South African food producer Libstar on Thursday, 16 March reported an 11.8% fall in full-year earnings as price rises failed to offset higher costs.


Consumer goods producers have lifted prices to cope with surging costs for raw materials, energy and packaging after Russia's invasion of Ukraine compounded pandemic-related supply chain logjams. But they face a challenge in how much they can raise prices without sacrificing sales as increasingly cost-conscious consumers trade down.

Normalised headline earnings per share from continuing operations fell to 65.3 cents from 74 cents a year earlier.

Price hikes helped the maker of Denny Mushrooms and Lancewood dairy products deliver revenue growth of 10.7% at R11.7bn in the year ended 31 December. Sales volumes rose 3% while pricing and mix changes contributed 7.7% to sales growth.

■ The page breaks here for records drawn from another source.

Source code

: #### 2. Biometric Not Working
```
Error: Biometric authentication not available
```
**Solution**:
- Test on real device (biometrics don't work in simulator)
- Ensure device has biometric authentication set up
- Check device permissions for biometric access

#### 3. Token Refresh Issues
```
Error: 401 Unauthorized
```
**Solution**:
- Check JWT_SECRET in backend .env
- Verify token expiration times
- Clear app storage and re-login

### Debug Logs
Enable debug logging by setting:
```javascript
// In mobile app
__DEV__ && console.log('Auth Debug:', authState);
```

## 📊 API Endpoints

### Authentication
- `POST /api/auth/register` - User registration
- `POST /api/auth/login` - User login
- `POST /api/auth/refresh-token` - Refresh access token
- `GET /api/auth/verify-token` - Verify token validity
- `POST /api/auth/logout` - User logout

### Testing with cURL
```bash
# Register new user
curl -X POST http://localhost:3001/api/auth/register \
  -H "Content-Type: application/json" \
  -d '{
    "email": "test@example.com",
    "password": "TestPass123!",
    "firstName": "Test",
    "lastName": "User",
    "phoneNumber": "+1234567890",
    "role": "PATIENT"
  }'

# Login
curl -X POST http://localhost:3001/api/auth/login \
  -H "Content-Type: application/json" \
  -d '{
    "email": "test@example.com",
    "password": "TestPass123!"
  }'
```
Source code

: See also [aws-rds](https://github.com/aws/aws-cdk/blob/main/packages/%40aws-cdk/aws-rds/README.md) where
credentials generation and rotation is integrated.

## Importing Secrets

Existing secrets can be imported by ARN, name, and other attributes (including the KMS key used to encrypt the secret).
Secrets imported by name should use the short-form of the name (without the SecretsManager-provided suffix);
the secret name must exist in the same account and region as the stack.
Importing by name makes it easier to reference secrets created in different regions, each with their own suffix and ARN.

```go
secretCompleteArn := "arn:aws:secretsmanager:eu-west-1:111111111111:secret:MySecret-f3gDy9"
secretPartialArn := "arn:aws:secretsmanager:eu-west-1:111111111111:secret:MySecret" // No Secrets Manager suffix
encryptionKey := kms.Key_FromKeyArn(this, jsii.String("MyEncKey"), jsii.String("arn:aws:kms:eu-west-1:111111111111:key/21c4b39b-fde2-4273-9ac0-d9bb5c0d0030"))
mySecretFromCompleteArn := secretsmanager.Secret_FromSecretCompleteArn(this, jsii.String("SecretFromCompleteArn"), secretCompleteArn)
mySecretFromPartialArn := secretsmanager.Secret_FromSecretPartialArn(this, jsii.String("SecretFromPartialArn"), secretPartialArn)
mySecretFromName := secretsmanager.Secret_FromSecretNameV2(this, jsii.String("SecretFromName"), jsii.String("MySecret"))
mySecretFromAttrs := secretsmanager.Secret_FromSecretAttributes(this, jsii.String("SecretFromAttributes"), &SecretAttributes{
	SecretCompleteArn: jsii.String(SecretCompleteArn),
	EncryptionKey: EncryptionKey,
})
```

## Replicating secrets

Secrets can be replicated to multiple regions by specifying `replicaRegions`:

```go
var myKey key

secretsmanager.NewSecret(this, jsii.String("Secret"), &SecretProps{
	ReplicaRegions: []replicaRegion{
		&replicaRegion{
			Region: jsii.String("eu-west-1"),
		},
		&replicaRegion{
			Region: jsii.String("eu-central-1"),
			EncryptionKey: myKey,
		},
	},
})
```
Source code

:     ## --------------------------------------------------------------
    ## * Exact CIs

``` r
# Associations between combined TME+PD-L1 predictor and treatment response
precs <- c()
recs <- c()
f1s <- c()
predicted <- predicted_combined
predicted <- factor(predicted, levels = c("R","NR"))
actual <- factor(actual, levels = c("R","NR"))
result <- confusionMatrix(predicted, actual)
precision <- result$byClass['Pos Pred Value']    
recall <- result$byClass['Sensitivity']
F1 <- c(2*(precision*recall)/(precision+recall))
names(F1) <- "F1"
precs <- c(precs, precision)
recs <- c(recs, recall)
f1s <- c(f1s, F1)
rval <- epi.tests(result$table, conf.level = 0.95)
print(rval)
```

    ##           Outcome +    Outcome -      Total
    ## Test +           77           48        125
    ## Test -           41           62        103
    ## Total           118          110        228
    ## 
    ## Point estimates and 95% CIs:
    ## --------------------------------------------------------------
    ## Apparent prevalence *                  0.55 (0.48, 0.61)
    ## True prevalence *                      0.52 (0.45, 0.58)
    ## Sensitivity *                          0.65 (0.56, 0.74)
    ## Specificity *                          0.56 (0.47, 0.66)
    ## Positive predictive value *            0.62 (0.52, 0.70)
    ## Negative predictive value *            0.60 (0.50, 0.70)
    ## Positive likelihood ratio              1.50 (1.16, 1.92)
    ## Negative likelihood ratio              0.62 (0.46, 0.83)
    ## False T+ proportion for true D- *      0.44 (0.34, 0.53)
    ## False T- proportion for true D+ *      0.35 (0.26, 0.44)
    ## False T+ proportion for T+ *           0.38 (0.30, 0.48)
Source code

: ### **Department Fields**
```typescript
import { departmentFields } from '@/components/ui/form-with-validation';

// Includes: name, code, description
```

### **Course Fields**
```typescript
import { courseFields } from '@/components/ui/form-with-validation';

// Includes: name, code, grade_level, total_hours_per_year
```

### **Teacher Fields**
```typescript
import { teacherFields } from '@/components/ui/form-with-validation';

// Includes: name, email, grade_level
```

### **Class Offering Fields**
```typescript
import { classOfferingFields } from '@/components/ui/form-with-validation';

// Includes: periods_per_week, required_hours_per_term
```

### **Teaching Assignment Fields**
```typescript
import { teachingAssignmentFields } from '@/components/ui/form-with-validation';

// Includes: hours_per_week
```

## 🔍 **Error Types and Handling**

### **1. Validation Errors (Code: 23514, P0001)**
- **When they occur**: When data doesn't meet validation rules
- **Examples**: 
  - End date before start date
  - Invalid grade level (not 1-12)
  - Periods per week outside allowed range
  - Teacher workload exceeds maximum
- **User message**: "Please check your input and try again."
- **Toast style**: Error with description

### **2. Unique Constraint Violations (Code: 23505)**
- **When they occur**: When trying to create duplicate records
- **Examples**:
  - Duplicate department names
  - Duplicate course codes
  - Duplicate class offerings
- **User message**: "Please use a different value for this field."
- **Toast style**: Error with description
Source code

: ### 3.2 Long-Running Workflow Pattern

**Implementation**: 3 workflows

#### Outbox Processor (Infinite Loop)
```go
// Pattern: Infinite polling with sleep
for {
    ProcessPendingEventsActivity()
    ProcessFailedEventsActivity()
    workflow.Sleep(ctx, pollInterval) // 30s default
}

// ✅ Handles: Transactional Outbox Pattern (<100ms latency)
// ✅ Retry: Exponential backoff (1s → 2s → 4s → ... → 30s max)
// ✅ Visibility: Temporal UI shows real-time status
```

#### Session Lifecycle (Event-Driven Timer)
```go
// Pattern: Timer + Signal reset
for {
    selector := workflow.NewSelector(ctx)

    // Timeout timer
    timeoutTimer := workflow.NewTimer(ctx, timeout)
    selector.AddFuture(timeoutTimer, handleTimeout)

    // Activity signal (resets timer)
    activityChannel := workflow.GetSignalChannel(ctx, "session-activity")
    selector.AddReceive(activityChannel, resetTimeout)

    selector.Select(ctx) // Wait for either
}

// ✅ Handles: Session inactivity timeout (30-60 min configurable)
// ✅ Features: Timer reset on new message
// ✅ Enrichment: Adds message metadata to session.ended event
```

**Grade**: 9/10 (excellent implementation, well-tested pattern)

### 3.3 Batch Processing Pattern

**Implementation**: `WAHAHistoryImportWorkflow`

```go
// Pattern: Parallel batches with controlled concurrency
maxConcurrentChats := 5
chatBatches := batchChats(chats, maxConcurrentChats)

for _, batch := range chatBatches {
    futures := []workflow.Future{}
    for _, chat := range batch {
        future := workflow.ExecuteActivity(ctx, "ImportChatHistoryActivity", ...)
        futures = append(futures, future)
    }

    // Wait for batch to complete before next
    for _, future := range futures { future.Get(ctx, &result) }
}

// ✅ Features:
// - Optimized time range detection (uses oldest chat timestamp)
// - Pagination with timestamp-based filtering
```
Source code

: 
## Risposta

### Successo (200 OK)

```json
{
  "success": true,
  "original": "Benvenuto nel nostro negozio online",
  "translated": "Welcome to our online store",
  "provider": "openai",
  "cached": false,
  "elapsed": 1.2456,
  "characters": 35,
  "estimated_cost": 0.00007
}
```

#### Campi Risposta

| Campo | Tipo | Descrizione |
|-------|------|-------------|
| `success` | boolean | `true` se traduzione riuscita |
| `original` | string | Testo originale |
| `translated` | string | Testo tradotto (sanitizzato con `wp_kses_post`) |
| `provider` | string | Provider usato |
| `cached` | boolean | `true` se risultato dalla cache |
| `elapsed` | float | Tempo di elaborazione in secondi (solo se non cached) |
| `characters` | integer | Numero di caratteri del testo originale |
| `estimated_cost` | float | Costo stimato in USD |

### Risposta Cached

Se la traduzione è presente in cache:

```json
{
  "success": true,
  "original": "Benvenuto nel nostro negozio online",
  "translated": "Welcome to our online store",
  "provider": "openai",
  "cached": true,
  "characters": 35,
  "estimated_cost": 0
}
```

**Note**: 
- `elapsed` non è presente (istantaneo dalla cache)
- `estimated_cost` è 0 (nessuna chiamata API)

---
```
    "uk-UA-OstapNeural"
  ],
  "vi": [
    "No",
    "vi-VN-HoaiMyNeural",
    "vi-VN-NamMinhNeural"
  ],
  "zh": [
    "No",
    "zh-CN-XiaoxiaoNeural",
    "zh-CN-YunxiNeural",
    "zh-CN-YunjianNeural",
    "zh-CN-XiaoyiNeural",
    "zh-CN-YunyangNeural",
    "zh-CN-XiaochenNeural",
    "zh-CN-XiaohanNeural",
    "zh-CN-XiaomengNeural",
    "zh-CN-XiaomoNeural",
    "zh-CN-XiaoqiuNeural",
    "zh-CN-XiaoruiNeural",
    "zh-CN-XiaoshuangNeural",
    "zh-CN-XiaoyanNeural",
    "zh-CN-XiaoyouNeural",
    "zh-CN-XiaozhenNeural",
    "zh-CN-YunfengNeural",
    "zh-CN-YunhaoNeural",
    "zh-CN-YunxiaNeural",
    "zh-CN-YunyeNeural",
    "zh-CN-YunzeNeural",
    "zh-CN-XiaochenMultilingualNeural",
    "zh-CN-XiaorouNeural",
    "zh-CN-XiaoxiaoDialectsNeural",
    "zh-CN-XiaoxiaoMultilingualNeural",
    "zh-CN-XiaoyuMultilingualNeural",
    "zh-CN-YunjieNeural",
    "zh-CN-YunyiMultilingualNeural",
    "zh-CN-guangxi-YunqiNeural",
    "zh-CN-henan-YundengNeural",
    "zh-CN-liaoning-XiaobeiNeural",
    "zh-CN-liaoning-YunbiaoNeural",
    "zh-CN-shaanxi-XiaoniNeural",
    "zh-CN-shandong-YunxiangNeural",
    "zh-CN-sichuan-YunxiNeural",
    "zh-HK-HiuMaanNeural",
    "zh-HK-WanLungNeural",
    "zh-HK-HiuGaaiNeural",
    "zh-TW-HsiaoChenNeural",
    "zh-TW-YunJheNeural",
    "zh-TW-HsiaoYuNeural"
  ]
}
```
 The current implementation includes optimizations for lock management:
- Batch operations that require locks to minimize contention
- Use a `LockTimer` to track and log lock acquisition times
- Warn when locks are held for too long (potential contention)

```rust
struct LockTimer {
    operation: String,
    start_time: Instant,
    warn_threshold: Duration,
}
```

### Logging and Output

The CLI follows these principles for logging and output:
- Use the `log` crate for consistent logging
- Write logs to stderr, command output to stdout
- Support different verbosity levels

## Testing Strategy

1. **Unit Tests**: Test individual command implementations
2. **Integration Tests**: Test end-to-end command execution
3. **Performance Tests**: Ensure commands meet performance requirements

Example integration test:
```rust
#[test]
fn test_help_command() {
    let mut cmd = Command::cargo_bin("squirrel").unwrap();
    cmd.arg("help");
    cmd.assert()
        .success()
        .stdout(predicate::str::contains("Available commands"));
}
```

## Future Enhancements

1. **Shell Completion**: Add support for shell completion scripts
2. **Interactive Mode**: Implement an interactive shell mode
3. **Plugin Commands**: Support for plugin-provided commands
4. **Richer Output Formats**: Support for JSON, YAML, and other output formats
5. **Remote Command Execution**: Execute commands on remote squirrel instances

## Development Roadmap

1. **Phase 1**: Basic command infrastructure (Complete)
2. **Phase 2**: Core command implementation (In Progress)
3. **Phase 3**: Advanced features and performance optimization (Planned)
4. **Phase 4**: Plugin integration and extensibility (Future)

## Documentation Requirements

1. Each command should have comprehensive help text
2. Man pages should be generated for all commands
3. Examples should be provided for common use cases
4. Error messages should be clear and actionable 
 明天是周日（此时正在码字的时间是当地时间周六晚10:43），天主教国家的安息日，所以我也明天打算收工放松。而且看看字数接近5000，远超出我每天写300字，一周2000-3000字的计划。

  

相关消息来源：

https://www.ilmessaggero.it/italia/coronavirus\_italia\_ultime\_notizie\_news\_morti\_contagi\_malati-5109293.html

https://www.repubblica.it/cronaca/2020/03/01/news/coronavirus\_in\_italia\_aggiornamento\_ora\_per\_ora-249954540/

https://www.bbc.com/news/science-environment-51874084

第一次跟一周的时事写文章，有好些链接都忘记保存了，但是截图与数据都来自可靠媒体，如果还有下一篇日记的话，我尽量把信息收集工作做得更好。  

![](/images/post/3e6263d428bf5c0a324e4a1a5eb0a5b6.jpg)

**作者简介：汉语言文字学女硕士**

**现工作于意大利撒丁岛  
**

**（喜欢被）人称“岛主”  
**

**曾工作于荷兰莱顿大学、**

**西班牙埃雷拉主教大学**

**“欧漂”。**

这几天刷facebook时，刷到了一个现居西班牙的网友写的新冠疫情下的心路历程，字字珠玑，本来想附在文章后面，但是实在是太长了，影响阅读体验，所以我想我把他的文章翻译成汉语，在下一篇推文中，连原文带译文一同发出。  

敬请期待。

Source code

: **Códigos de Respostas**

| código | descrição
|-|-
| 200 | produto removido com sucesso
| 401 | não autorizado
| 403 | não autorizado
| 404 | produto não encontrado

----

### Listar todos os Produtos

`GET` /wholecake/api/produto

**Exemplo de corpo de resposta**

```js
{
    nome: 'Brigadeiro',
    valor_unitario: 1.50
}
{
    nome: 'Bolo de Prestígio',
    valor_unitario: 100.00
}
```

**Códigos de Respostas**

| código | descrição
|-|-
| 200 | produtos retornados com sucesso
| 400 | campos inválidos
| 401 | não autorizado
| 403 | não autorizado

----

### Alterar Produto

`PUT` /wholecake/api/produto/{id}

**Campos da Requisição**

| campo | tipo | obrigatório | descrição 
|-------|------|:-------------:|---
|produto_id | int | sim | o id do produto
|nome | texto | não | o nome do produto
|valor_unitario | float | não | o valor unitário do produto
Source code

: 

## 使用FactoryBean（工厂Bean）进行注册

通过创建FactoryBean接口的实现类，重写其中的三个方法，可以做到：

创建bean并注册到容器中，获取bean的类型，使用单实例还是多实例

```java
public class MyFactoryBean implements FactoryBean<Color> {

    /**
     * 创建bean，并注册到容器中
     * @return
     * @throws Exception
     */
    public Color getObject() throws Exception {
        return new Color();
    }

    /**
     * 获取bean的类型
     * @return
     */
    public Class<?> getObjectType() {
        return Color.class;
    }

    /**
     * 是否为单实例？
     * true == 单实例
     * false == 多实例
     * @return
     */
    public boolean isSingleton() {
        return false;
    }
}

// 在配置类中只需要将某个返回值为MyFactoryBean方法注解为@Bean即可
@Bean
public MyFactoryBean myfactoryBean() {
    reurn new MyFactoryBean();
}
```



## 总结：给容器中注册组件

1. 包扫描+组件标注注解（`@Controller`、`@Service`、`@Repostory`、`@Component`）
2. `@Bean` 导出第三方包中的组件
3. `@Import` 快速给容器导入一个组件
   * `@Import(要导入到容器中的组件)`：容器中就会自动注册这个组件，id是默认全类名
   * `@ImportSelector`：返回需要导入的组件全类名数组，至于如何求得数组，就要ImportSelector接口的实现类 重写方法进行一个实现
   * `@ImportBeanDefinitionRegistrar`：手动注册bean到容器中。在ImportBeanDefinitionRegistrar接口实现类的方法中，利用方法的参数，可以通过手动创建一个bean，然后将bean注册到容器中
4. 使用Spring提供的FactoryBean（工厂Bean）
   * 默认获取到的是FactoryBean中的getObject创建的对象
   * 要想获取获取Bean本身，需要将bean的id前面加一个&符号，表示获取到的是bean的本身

Products sold to the food service, industrial and contract manufacturing industries contributed strongly to revenue.

Cost of load shedding

Libstar's year-on-year gross profit margin declined to 20.7% from 22.2% reflecting higher costs in its main export-facing divisions and cost inflation in the rest of the portfolio.

Additionally, unprecedented levels of load shedding added R39m in direct operating costs, of which 70% related to three divisions: Lancewood, Denny Mushrooms and Finlar Fine Foods.